If you own a home in Texas, it may be the most expensive purchase you’ve ever made. It’s understandable that you want everything to be perfect, or at least up to the standard you paid for. A construction defect in your home can create an expensive problem and a huge hassle.
A patent defect is a defect in construction that is visible immediately or after an inspection. You may have known about small patent defects when you purchased your home but decided to buy the home anyway.
Latent defects are defects in the construction that can’t be observed right away in a simple inspection. These hidden problems can create a huge expense for homeowners when they become apparent later on. Some examples of latent construction defects include:
- Foundation issues
- Framing issues
- Faulty electrical wiring
The defect may be a design or a workmanship issue
Determining whether a construction defect was caused by faulty design or poor workmanship is an important part of establishing liability. For example, a construction crew that did everything right according to the architect’s building plans may not be liable for defects. In that case, the defect was built into the house because of a faulty design.

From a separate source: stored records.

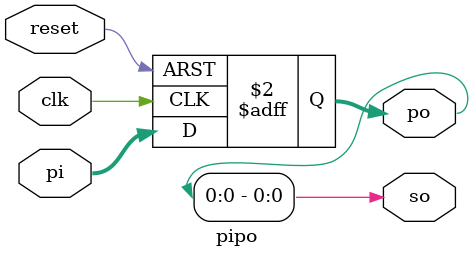
<source format=v>
module pipo(po,so,pi,clk,reset);
    input clk,reset;
    output so;
    output reg [3:0] po;
    input [3:0] pi;

    always @ (posedge clk or posedge reset) begin
        if(reset) po<=4'b0000;
        else begin
            po<=pi;
        end
    end

    assign so=po[0];
endmodule
</source>
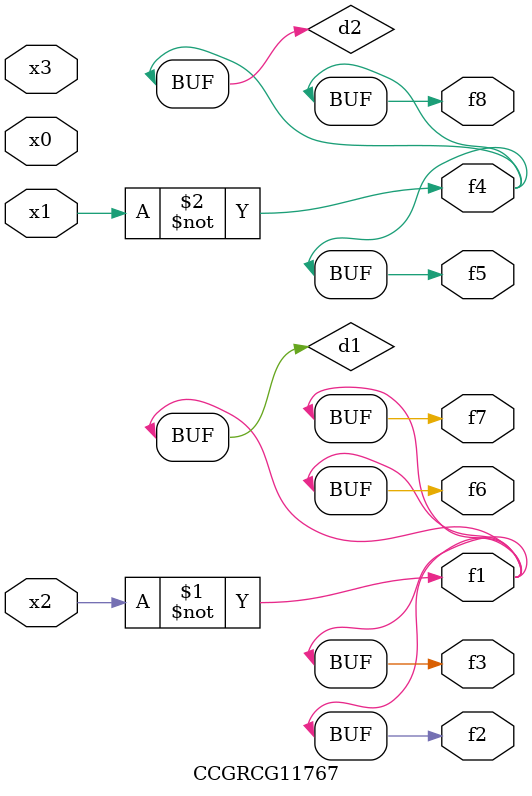
<source format=v>
module CCGRCG11767(
	input x0, x1, x2, x3,
	output f1, f2, f3, f4, f5, f6, f7, f8
);

	wire d1, d2;

	xnor (d1, x2);
	not (d2, x1);
	assign f1 = d1;
	assign f2 = d1;
	assign f3 = d1;
	assign f4 = d2;
	assign f5 = d2;
	assign f6 = d1;
	assign f7 = d1;
	assign f8 = d2;
endmodule

</source>
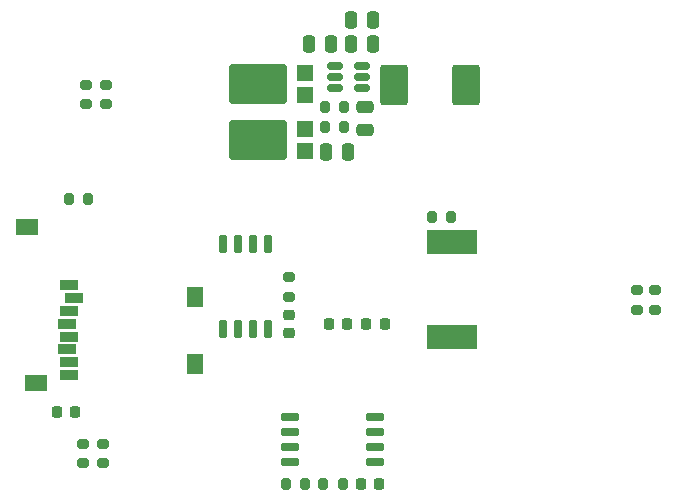
<source format=gbp>
G04 #@! TF.GenerationSoftware,KiCad,Pcbnew,7.0.7*
G04 #@! TF.CreationDate,2024-02-08T13:12:57-05:00*
G04 #@! TF.ProjectId,UMRT_FC_R2,554d5254-5f46-4435-9f52-322e6b696361,rev?*
G04 #@! TF.SameCoordinates,Original*
G04 #@! TF.FileFunction,Paste,Bot*
G04 #@! TF.FilePolarity,Positive*
%FSLAX46Y46*%
G04 Gerber Fmt 4.6, Leading zero omitted, Abs format (unit mm)*
G04 Created by KiCad (PCBNEW 7.0.7) date 2024-02-08 13:12:57*
%MOMM*%
%LPD*%
G01*
G04 APERTURE LIST*
G04 Aperture macros list*
%AMRoundRect*
0 Rectangle with rounded corners*
0 $1 Rounding radius*
0 $2 $3 $4 $5 $6 $7 $8 $9 X,Y pos of 4 corners*
0 Add a 4 corners polygon primitive as box body*
4,1,4,$2,$3,$4,$5,$6,$7,$8,$9,$2,$3,0*
0 Add four circle primitives for the rounded corners*
1,1,$1+$1,$2,$3*
1,1,$1+$1,$4,$5*
1,1,$1+$1,$6,$7*
1,1,$1+$1,$8,$9*
0 Add four rect primitives between the rounded corners*
20,1,$1+$1,$2,$3,$4,$5,0*
20,1,$1+$1,$4,$5,$6,$7,0*
20,1,$1+$1,$6,$7,$8,$9,0*
20,1,$1+$1,$8,$9,$2,$3,0*%
G04 Aperture macros list end*
%ADD10RoundRect,0.200000X-0.275000X0.200000X-0.275000X-0.200000X0.275000X-0.200000X0.275000X0.200000X0*%
%ADD11R,4.200000X2.000000*%
%ADD12RoundRect,0.150000X-0.650000X-0.150000X0.650000X-0.150000X0.650000X0.150000X-0.650000X0.150000X0*%
%ADD13RoundRect,0.070000X0.630000X0.630000X-0.630000X0.630000X-0.630000X-0.630000X0.630000X-0.630000X0*%
%ADD14RoundRect,0.168000X2.262000X1.512000X-2.262000X1.512000X-2.262000X-1.512000X2.262000X-1.512000X0*%
%ADD15RoundRect,0.250000X0.250000X0.475000X-0.250000X0.475000X-0.250000X-0.475000X0.250000X-0.475000X0*%
%ADD16RoundRect,0.200000X-0.200000X-0.275000X0.200000X-0.275000X0.200000X0.275000X-0.200000X0.275000X0*%
%ADD17RoundRect,0.225000X0.225000X0.250000X-0.225000X0.250000X-0.225000X-0.250000X0.225000X-0.250000X0*%
%ADD18RoundRect,0.225000X-0.225000X-0.250000X0.225000X-0.250000X0.225000X0.250000X-0.225000X0.250000X0*%
%ADD19RoundRect,0.250000X-0.475000X0.250000X-0.475000X-0.250000X0.475000X-0.250000X0.475000X0.250000X0*%
%ADD20RoundRect,0.200000X0.200000X0.275000X-0.200000X0.275000X-0.200000X-0.275000X0.200000X-0.275000X0*%
%ADD21RoundRect,0.200000X0.275000X-0.200000X0.275000X0.200000X-0.275000X0.200000X-0.275000X-0.200000X0*%
%ADD22RoundRect,0.235000X-0.940000X-1.465000X0.940000X-1.465000X0.940000X1.465000X-0.940000X1.465000X0*%
%ADD23RoundRect,0.225000X0.250000X-0.225000X0.250000X0.225000X-0.250000X0.225000X-0.250000X-0.225000X0*%
%ADD24RoundRect,0.150000X-0.512500X-0.150000X0.512500X-0.150000X0.512500X0.150000X-0.512500X0.150000X0*%
%ADD25RoundRect,0.150000X0.150000X-0.650000X0.150000X0.650000X-0.150000X0.650000X-0.150000X-0.650000X0*%
%ADD26RoundRect,0.250000X-0.250000X-0.475000X0.250000X-0.475000X0.250000X0.475000X-0.250000X0.475000X0*%
%ADD27R,1.498600X0.812800*%
%ADD28R,1.905000X1.397000*%
%ADD29R,1.397000X1.803400*%
G04 APERTURE END LIST*
D10*
X149860000Y-114364000D03*
X149860000Y-116014000D03*
D11*
X134239000Y-110300000D03*
X134239000Y-118300000D03*
D12*
X120543000Y-128905000D03*
X120543000Y-127635000D03*
X120543000Y-126365000D03*
X120543000Y-125095000D03*
X127743000Y-125095000D03*
X127743000Y-126365000D03*
X127743000Y-127635000D03*
X127743000Y-128905000D03*
D10*
X151384000Y-114364000D03*
X151384000Y-116014000D03*
D13*
X121793000Y-102551000D03*
X121793000Y-100711000D03*
D14*
X117813000Y-101631000D03*
D15*
X127569000Y-91506000D03*
X125669000Y-91506000D03*
D13*
X121793000Y-97852000D03*
X121793000Y-96012000D03*
D14*
X117813000Y-96932000D03*
D16*
X101791000Y-106680000D03*
X103441000Y-106680000D03*
D17*
X128093000Y-130810000D03*
X126543000Y-130810000D03*
D18*
X126987000Y-117221000D03*
X128537000Y-117221000D03*
D10*
X102997000Y-127382000D03*
X102997000Y-129032000D03*
D19*
X126873000Y-98872000D03*
X126873000Y-100772000D03*
D16*
X120143000Y-130810000D03*
X121793000Y-130810000D03*
D15*
X125435000Y-102682000D03*
X123535000Y-102682000D03*
D20*
X134175000Y-108204000D03*
X132525000Y-108204000D03*
D17*
X125349000Y-117221000D03*
X123799000Y-117221000D03*
D21*
X120396000Y-114934000D03*
X120396000Y-113284000D03*
D10*
X104902000Y-96965000D03*
X104902000Y-98615000D03*
X104648000Y-127382000D03*
X104648000Y-129032000D03*
D20*
X125095750Y-100523000D03*
X123445750Y-100523000D03*
D22*
X129334000Y-97028000D03*
X135384000Y-97028000D03*
D23*
X120396000Y-117996000D03*
X120396000Y-116446000D03*
D24*
X124338500Y-97282000D03*
X124338500Y-96332000D03*
X124338500Y-95382000D03*
X126613500Y-95382000D03*
X126613500Y-96332000D03*
X126613500Y-97282000D03*
D25*
X118618000Y-117646000D03*
X117348000Y-117646000D03*
X116078000Y-117646000D03*
X114808000Y-117646000D03*
X114808000Y-110446000D03*
X116078000Y-110446000D03*
X117348000Y-110446000D03*
X118618000Y-110446000D03*
D17*
X102311000Y-124714000D03*
X100761000Y-124714000D03*
D16*
X123318000Y-130810000D03*
X124968000Y-130810000D03*
D26*
X122113000Y-93538000D03*
X124013000Y-93538000D03*
D15*
X127569000Y-93538000D03*
X125669000Y-93538000D03*
D16*
X123445750Y-98872000D03*
X125095750Y-98872000D03*
D10*
X103251000Y-96965000D03*
X103251000Y-98615000D03*
D27*
X101834127Y-113924972D03*
X102240527Y-115017172D03*
X101834127Y-116109372D03*
X101630927Y-117201572D03*
X101834127Y-118293772D03*
X101630927Y-119385972D03*
X101834127Y-120478172D03*
X101834127Y-121570372D03*
D28*
X98285300Y-109004100D03*
X99006617Y-122247742D03*
D29*
X112471200Y-114922300D03*
X112471200Y-120637300D03*
M02*

</source>
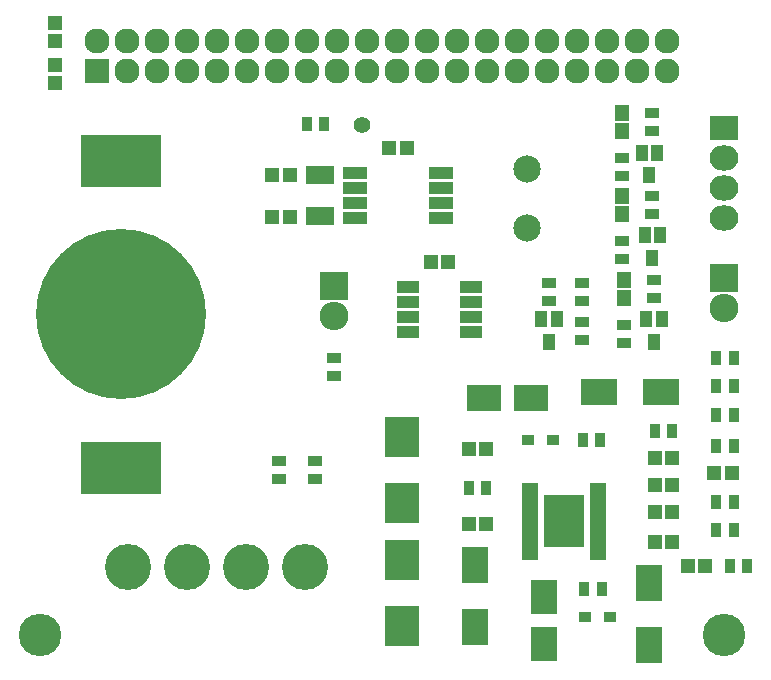
<source format=gbr>
G04 #@! TF.FileFunction,Soldermask,Top*
%FSLAX46Y46*%
G04 Gerber Fmt 4.6, Leading zero omitted, Abs format (unit mm)*
G04 Created by KiCad (PCBNEW 4.1.0-alpha+201607200716+6988~46~ubuntu16.04.1-product) date Thu Jul 21 11:47:31 2016*
%MOMM*%
%LPD*%
G01*
G04 APERTURE LIST*
%ADD10C,0.100000*%
%ADD11R,2.400000X1.500000*%
%ADD12R,1.400000X0.800000*%
%ADD13R,3.400000X4.400000*%
%ADD14R,0.900000X1.300000*%
%ADD15R,1.300000X0.900000*%
%ADD16R,0.999440X1.400760*%
%ADD17R,2.432000X2.432000*%
%ADD18O,2.432000X2.432000*%
%ADD19R,2.127200X2.127200*%
%ADD20O,2.127200X2.127200*%
%ADD21R,2.432000X2.127200*%
%ADD22O,2.432000X2.127200*%
%ADD23C,1.400000*%
%ADD24R,2.900000X3.400000*%
%ADD25R,1.950000X1.000000*%
%ADD26R,0.990000X0.850000*%
%ADD27R,2.200860X2.899360*%
%ADD28R,2.899360X2.200860*%
%ADD29R,1.197560X1.400000*%
%ADD30C,3.900000*%
%ADD31R,2.200860X3.150820*%
%ADD32R,1.200000X1.150000*%
%ADD33R,3.150820X2.200860*%
%ADD34C,2.305000*%
%ADD35R,1.150000X1.200000*%
%ADD36R,6.900000X4.400000*%
%ADD37C,14.400000*%
%ADD38C,3.600000*%
%ADD39R,2.100000X1.050000*%
G04 APERTURE END LIST*
D10*
D11*
X133985000Y-64671000D03*
X133985000Y-68171000D03*
D12*
X151714000Y-91055000D03*
X151714000Y-91705000D03*
X151714000Y-92355000D03*
X151714000Y-93005000D03*
X151714000Y-93655000D03*
X151714000Y-94305000D03*
X151714000Y-94955000D03*
X151714000Y-95605000D03*
X151714000Y-96255000D03*
X151714000Y-96905000D03*
X157514000Y-96905000D03*
X157514000Y-96255000D03*
X157514000Y-95605000D03*
X157514000Y-94955000D03*
X157514000Y-94305000D03*
X157514000Y-93655000D03*
X157514000Y-93005000D03*
X157514000Y-92355000D03*
X157514000Y-91705000D03*
X157514000Y-91055000D03*
D13*
X154614000Y-93980000D03*
D14*
X146570000Y-91186000D03*
X148070000Y-91186000D03*
X168668000Y-97790000D03*
X170168000Y-97790000D03*
X169025000Y-84963000D03*
X167525000Y-84963000D03*
X167525000Y-94742000D03*
X169025000Y-94742000D03*
X169025000Y-92329000D03*
X167525000Y-92329000D03*
X167525000Y-87630000D03*
X169025000Y-87630000D03*
X167525000Y-80137000D03*
X169025000Y-80137000D03*
X167525000Y-82550000D03*
X169025000Y-82550000D03*
X162318000Y-86360000D03*
X163818000Y-86360000D03*
X156222000Y-87122000D03*
X157722000Y-87122000D03*
D15*
X159583000Y-71743000D03*
X159583000Y-70243000D03*
X135199000Y-81649000D03*
X135199000Y-80149000D03*
X162123000Y-67933000D03*
X162123000Y-66433000D03*
X133532000Y-90412000D03*
X133532000Y-88912000D03*
X130484000Y-90412000D03*
X130484000Y-88912000D03*
X159710000Y-78855000D03*
X159710000Y-77355000D03*
X162250000Y-75045000D03*
X162250000Y-73545000D03*
X159583000Y-64758000D03*
X159583000Y-63258000D03*
X156154000Y-73799000D03*
X156154000Y-75299000D03*
X156154000Y-78601000D03*
X156154000Y-77101000D03*
X162123000Y-60948000D03*
X162123000Y-59448000D03*
X153360000Y-75299000D03*
X153360000Y-73799000D03*
D14*
X132854000Y-60325000D03*
X134354000Y-60325000D03*
D16*
X161472760Y-69789040D03*
X162773240Y-69789040D03*
X162123000Y-71688960D03*
X161599760Y-76901040D03*
X162900240Y-76901040D03*
X162250000Y-78800960D03*
X161218760Y-62804040D03*
X162519240Y-62804040D03*
X161869000Y-64703960D03*
X152709760Y-76901040D03*
X154010240Y-76901040D03*
X153360000Y-78800960D03*
D17*
X168148000Y-73406000D03*
D18*
X168148000Y-75946000D03*
D19*
X115062000Y-55880000D03*
D20*
X115062000Y-53340000D03*
X117602000Y-55880000D03*
X117602000Y-53340000D03*
X120142000Y-55880000D03*
X120142000Y-53340000D03*
X122682000Y-55880000D03*
X122682000Y-53340000D03*
X125222000Y-55880000D03*
X125222000Y-53340000D03*
X127762000Y-55880000D03*
X127762000Y-53340000D03*
X130302000Y-55880000D03*
X130302000Y-53340000D03*
X132842000Y-55880000D03*
X132842000Y-53340000D03*
X135382000Y-55880000D03*
X135382000Y-53340000D03*
X137922000Y-55880000D03*
X137922000Y-53340000D03*
X140462000Y-55880000D03*
X140462000Y-53340000D03*
X143002000Y-55880000D03*
X143002000Y-53340000D03*
X145542000Y-55880000D03*
X145542000Y-53340000D03*
X148082000Y-55880000D03*
X148082000Y-53340000D03*
X150622000Y-55880000D03*
X150622000Y-53340000D03*
X153162000Y-55880000D03*
X153162000Y-53340000D03*
X155702000Y-55880000D03*
X155702000Y-53340000D03*
X158242000Y-55880000D03*
X158242000Y-53340000D03*
X160782000Y-55880000D03*
X160782000Y-53340000D03*
X163322000Y-55880000D03*
X163322000Y-53340000D03*
D21*
X168148000Y-60706000D03*
D22*
X168148000Y-63246000D03*
X168148000Y-65786000D03*
X168148000Y-68326000D03*
D23*
X137541000Y-60452000D03*
D24*
X140898000Y-102876000D03*
X140898000Y-97276000D03*
X140898000Y-92462000D03*
X140898000Y-86862000D03*
D17*
X135199000Y-74041000D03*
D18*
X135199000Y-76581000D03*
D25*
X141389000Y-74168000D03*
X141389000Y-75438000D03*
X141389000Y-76708000D03*
X141389000Y-77978000D03*
X146789000Y-77978000D03*
X146789000Y-76708000D03*
X146789000Y-75438000D03*
X146789000Y-74168000D03*
D26*
X158535000Y-102108000D03*
X156425000Y-102108000D03*
D27*
X152908000Y-100363020D03*
X152908000Y-104360980D03*
D28*
X147861020Y-83566000D03*
X151858980Y-83566000D03*
D26*
X153709000Y-87122000D03*
X151599000Y-87122000D03*
D29*
X159583000Y-67932300D03*
X159583000Y-66433700D03*
X159710000Y-75044300D03*
X159710000Y-73545700D03*
X159583000Y-60947300D03*
X159583000Y-59448700D03*
D30*
X132714000Y-97840000D03*
X127714000Y-97840000D03*
X122714000Y-97840000D03*
X117714000Y-97840000D03*
D31*
X147066000Y-102953820D03*
X147066000Y-97706180D03*
D32*
X146570000Y-94234000D03*
X148070000Y-94234000D03*
X165112000Y-97790000D03*
X166612000Y-97790000D03*
X162318000Y-95758000D03*
X163818000Y-95758000D03*
X162318000Y-93218000D03*
X163818000Y-93218000D03*
X167335000Y-89916000D03*
X168835000Y-89916000D03*
X162318000Y-88646000D03*
X163818000Y-88646000D03*
X162318000Y-90932000D03*
X163818000Y-90932000D03*
X148070000Y-87884000D03*
X146570000Y-87884000D03*
D33*
X162841820Y-83058000D03*
X157594180Y-83058000D03*
D31*
X161798000Y-104477820D03*
X161798000Y-99230180D03*
D32*
X144839000Y-72009000D03*
X143339000Y-72009000D03*
D34*
X151511000Y-69175000D03*
X151511000Y-64175000D03*
D35*
X111506000Y-53328000D03*
X111506000Y-51828000D03*
D32*
X139839000Y-62357000D03*
X141339000Y-62357000D03*
X131433000Y-68199000D03*
X129933000Y-68199000D03*
X131433000Y-64643000D03*
X129933000Y-64643000D03*
D35*
X111506000Y-55384000D03*
X111506000Y-56884000D03*
D36*
X117094000Y-63454000D03*
X117094000Y-89454000D03*
D37*
X117094000Y-76454000D03*
D38*
X110236000Y-103632000D03*
X168148000Y-103632000D03*
D39*
X136939000Y-64516000D03*
X136939000Y-65786000D03*
X136939000Y-67056000D03*
X136939000Y-68326000D03*
X144239000Y-68326000D03*
X144239000Y-67056000D03*
X144239000Y-65786000D03*
X144239000Y-64516000D03*
D14*
X157849000Y-99695000D03*
X156349000Y-99695000D03*
M02*

</source>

Sometimes buildings are planned perfectly but executed poorly. If a construction company cut corners or made some mistakes while building a foundation, the construction defect was caused by poor workmanship.
Who is at fault?
Construction defects can be incredibly expensive to correct, especially when they involve a problem with the foundation of a house. If you are pursuing compensation for construction defects, it’s vital that you determine who was at fault and establish liability.
A contractor or other building professional would be liable for a construction defect if they did not follow the construction contract. The building professional is required to perform work according to the accepted standard of care for their profession.